(Material supplied)

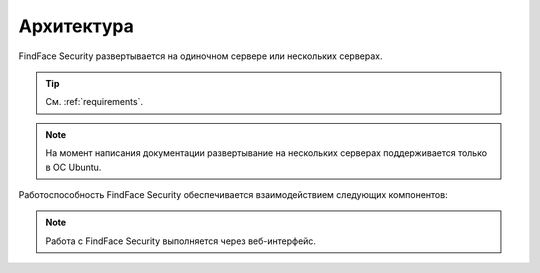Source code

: .. _architecture:

*******************************
Архитектура
*******************************

FindFace Security развертывается на одиночном сервере или нескольких серверах.

.. tip:: 
   См. :ref:`requirements`.

.. note::
   На момент написания документации развертывание на нескольких серверах поддерживается только в ОС Ubuntu.

Работоспособность FindFace Security обеспечивается взаимодействием следующих компонентов:

.. csv-table::
   :header: "Компонент", "Описание"
   :widths: 15 40
   :file: _tables/components.csv
   :encoding: UTF-8
   :delim: ;

.. note::
   Работа с FindFace Security выполняется через веб-интерфейс.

(End Material supplied)

* Work instruction: Please take the lines from the beginning of the data above through the line holding "Работоспособность FindFace Security" and transcribe them exactly, without any pictures.

* Reply:
Source code

: .. _architecture:

*******************************
Архитектура
*******************************

FindFace Security развертывается на одиночном сервере или нескольких серверах.

.. tip:: 
   См. :ref:`requirements`.

.. note::
   На момент написания документации развертывание на нескольких серверах поддерживается только в ОС Ubuntu.

Работоспособность FindFace Security обеспечивается взаимодействием следующих компонентов:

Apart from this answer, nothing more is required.